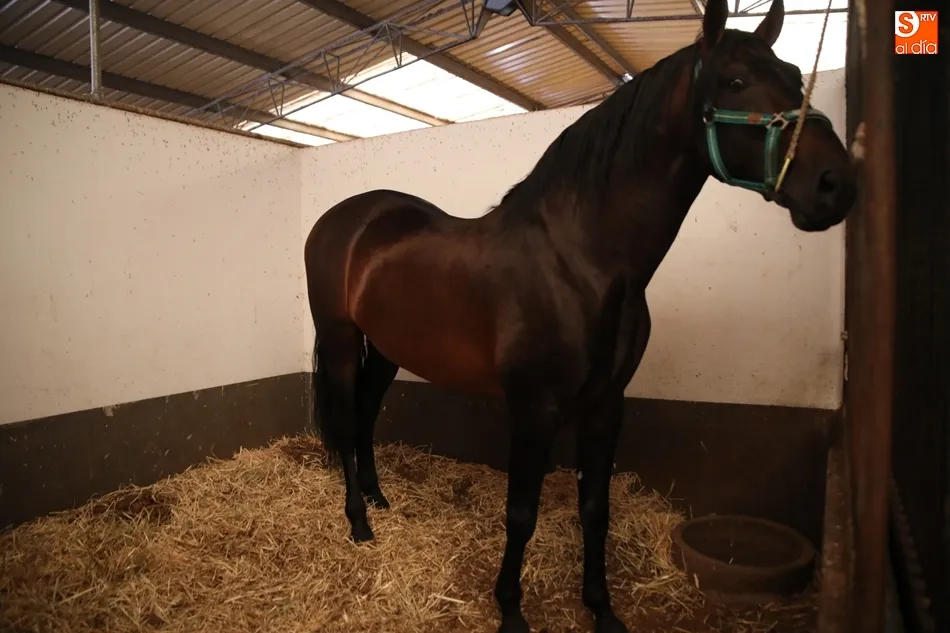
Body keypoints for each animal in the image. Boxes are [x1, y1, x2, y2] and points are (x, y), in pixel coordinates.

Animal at [303, 0, 856, 631]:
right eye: (735, 81)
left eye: (793, 73)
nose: (835, 184)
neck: (582, 261)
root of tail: (342, 219)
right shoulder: (534, 409)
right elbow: (521, 513)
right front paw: (511, 611)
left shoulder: (606, 405)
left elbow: (596, 508)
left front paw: (602, 609)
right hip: (341, 342)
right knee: (347, 421)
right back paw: (359, 522)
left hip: (387, 349)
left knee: (365, 417)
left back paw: (377, 499)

■ ■ ■ ■

Nothing but the lines from the beginning of the material above through the line containing "left hip: (387, 349)" should appear in the answer, copied exactly and free of pictures.

Exercise response:
Body keypoints for each animal in the image. Boxes are [x1, y1, x2, y2] and points are (x, y), in pixel coordinates.

Animal at [303, 0, 856, 631]:
right eye: (735, 81)
left eye: (793, 73)
nose: (835, 184)
neck: (582, 261)
root of tail: (342, 219)
right shoulder: (534, 409)
right elbow: (521, 513)
right front paw: (511, 611)
left shoulder: (606, 405)
left elbow: (596, 508)
left front paw: (602, 609)
right hip: (341, 342)
right knee: (347, 421)
right back paw: (359, 522)
left hip: (387, 349)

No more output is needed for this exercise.